→ **The task**:
Copy out every line of the following data without changing anything.

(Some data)
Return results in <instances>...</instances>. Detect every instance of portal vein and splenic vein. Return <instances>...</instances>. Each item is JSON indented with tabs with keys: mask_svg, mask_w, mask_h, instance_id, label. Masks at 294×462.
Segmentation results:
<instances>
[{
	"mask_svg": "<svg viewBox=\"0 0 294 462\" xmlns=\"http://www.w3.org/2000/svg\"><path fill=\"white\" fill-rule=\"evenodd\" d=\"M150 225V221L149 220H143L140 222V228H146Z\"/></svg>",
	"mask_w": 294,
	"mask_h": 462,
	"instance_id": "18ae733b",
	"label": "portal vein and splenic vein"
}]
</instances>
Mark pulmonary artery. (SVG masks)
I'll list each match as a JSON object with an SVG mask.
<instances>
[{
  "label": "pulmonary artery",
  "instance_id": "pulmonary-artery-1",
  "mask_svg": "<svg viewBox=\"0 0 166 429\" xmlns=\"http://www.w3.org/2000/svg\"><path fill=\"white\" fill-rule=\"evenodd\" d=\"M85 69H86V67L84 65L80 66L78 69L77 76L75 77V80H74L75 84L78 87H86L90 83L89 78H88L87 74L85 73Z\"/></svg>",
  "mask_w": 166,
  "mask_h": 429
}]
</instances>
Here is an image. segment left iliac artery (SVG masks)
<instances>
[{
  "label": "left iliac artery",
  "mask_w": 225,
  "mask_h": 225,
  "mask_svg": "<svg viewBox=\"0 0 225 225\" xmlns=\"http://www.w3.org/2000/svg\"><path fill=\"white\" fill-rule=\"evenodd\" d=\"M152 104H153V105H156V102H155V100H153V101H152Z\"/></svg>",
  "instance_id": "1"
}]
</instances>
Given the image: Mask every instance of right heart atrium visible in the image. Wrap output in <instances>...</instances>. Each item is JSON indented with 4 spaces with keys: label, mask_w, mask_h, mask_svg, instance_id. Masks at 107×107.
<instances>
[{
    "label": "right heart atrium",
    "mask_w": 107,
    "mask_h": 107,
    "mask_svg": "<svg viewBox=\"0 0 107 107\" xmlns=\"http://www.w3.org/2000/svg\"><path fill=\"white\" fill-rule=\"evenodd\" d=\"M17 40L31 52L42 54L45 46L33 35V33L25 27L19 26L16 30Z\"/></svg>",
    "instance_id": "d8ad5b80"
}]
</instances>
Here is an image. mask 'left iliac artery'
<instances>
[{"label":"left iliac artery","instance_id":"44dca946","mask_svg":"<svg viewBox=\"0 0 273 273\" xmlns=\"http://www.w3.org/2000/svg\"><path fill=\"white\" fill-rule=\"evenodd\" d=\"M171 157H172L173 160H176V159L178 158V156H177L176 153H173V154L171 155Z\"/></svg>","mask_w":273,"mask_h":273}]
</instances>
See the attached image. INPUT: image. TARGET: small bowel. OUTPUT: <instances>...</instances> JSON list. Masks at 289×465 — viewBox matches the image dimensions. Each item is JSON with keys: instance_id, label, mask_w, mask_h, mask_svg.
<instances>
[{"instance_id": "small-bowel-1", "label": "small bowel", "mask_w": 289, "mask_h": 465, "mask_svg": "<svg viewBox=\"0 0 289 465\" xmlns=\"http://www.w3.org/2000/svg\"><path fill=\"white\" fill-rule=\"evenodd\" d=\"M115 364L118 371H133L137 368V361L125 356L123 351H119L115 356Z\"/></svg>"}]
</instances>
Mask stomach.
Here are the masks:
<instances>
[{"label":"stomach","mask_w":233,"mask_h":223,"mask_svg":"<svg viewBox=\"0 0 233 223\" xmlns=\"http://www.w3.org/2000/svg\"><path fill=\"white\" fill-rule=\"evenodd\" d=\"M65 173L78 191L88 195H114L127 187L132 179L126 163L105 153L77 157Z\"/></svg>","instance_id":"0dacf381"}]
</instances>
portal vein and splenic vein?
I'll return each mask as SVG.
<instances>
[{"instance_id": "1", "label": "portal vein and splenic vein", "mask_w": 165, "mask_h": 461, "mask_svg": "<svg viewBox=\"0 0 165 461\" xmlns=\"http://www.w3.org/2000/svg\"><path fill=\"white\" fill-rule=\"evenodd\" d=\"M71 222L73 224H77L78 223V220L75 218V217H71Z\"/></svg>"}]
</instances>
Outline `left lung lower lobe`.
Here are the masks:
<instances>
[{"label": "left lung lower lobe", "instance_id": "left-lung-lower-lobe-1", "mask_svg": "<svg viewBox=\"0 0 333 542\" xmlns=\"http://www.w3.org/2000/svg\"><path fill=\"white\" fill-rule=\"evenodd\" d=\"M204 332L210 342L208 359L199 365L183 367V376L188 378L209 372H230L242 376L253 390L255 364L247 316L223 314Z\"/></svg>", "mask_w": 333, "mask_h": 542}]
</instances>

→ **The solution**:
Return results in <instances>...</instances>. Detect every instance of portal vein and splenic vein. Return <instances>...</instances>. Each item is JSON indented with tabs with keys: mask_svg, mask_w, mask_h, instance_id, label. Masks at 294×462.
Segmentation results:
<instances>
[{
	"mask_svg": "<svg viewBox=\"0 0 294 462\" xmlns=\"http://www.w3.org/2000/svg\"><path fill=\"white\" fill-rule=\"evenodd\" d=\"M150 225V221L149 220H143L140 222V228H146Z\"/></svg>",
	"mask_w": 294,
	"mask_h": 462,
	"instance_id": "18ae733b",
	"label": "portal vein and splenic vein"
}]
</instances>
Mark pulmonary artery. (SVG masks)
I'll list each match as a JSON object with an SVG mask.
<instances>
[{
  "label": "pulmonary artery",
  "instance_id": "pulmonary-artery-1",
  "mask_svg": "<svg viewBox=\"0 0 166 429\" xmlns=\"http://www.w3.org/2000/svg\"><path fill=\"white\" fill-rule=\"evenodd\" d=\"M85 69H86V67L84 65L80 66L78 69L77 76L75 77V80H74L75 84L78 87H86L90 83L89 78H88L87 74L85 73Z\"/></svg>",
  "mask_w": 166,
  "mask_h": 429
}]
</instances>
Here is an image. segment left iliac artery (SVG masks)
<instances>
[{
  "label": "left iliac artery",
  "mask_w": 225,
  "mask_h": 225,
  "mask_svg": "<svg viewBox=\"0 0 225 225\" xmlns=\"http://www.w3.org/2000/svg\"><path fill=\"white\" fill-rule=\"evenodd\" d=\"M152 104H153V105H156V102H155V100H153V101H152Z\"/></svg>",
  "instance_id": "1"
}]
</instances>
Given the image: Mask every instance of right heart atrium visible in the image. Wrap output in <instances>...</instances>. Each item is JSON indented with 4 spaces with keys: label, mask_w, mask_h, mask_svg, instance_id. Masks at 107×107.
<instances>
[{
    "label": "right heart atrium",
    "mask_w": 107,
    "mask_h": 107,
    "mask_svg": "<svg viewBox=\"0 0 107 107\" xmlns=\"http://www.w3.org/2000/svg\"><path fill=\"white\" fill-rule=\"evenodd\" d=\"M17 40L31 52L42 54L45 46L33 35V33L25 27L19 26L16 30Z\"/></svg>",
    "instance_id": "d8ad5b80"
}]
</instances>
Here is an image. mask 'left iliac artery'
<instances>
[{"label":"left iliac artery","instance_id":"44dca946","mask_svg":"<svg viewBox=\"0 0 273 273\" xmlns=\"http://www.w3.org/2000/svg\"><path fill=\"white\" fill-rule=\"evenodd\" d=\"M171 157H172L173 160H176V159L178 158V156H177L176 153H173V154L171 155Z\"/></svg>","mask_w":273,"mask_h":273}]
</instances>
See the attached image. INPUT: image. TARGET: small bowel. OUTPUT: <instances>...</instances> JSON list. Masks at 289×465 — viewBox matches the image dimensions. Each item is JSON with keys: instance_id, label, mask_w, mask_h, mask_svg.
<instances>
[{"instance_id": "small-bowel-1", "label": "small bowel", "mask_w": 289, "mask_h": 465, "mask_svg": "<svg viewBox=\"0 0 289 465\" xmlns=\"http://www.w3.org/2000/svg\"><path fill=\"white\" fill-rule=\"evenodd\" d=\"M115 364L118 371H133L137 368V361L125 356L123 351H119L115 356Z\"/></svg>"}]
</instances>
Mask stomach.
Here are the masks:
<instances>
[{"label":"stomach","mask_w":233,"mask_h":223,"mask_svg":"<svg viewBox=\"0 0 233 223\" xmlns=\"http://www.w3.org/2000/svg\"><path fill=\"white\" fill-rule=\"evenodd\" d=\"M65 173L78 191L88 195H114L127 187L132 179L126 163L105 153L77 157Z\"/></svg>","instance_id":"0dacf381"}]
</instances>
portal vein and splenic vein?
I'll return each mask as SVG.
<instances>
[{"instance_id": "1", "label": "portal vein and splenic vein", "mask_w": 165, "mask_h": 461, "mask_svg": "<svg viewBox=\"0 0 165 461\" xmlns=\"http://www.w3.org/2000/svg\"><path fill=\"white\" fill-rule=\"evenodd\" d=\"M71 222L73 224H77L78 223V220L75 218V217H71Z\"/></svg>"}]
</instances>
Outline `left lung lower lobe`.
Here are the masks:
<instances>
[{"label": "left lung lower lobe", "instance_id": "left-lung-lower-lobe-1", "mask_svg": "<svg viewBox=\"0 0 333 542\" xmlns=\"http://www.w3.org/2000/svg\"><path fill=\"white\" fill-rule=\"evenodd\" d=\"M204 332L210 342L208 359L199 365L183 367V376L188 378L209 372H230L242 376L253 390L255 364L247 316L223 314Z\"/></svg>", "mask_w": 333, "mask_h": 542}]
</instances>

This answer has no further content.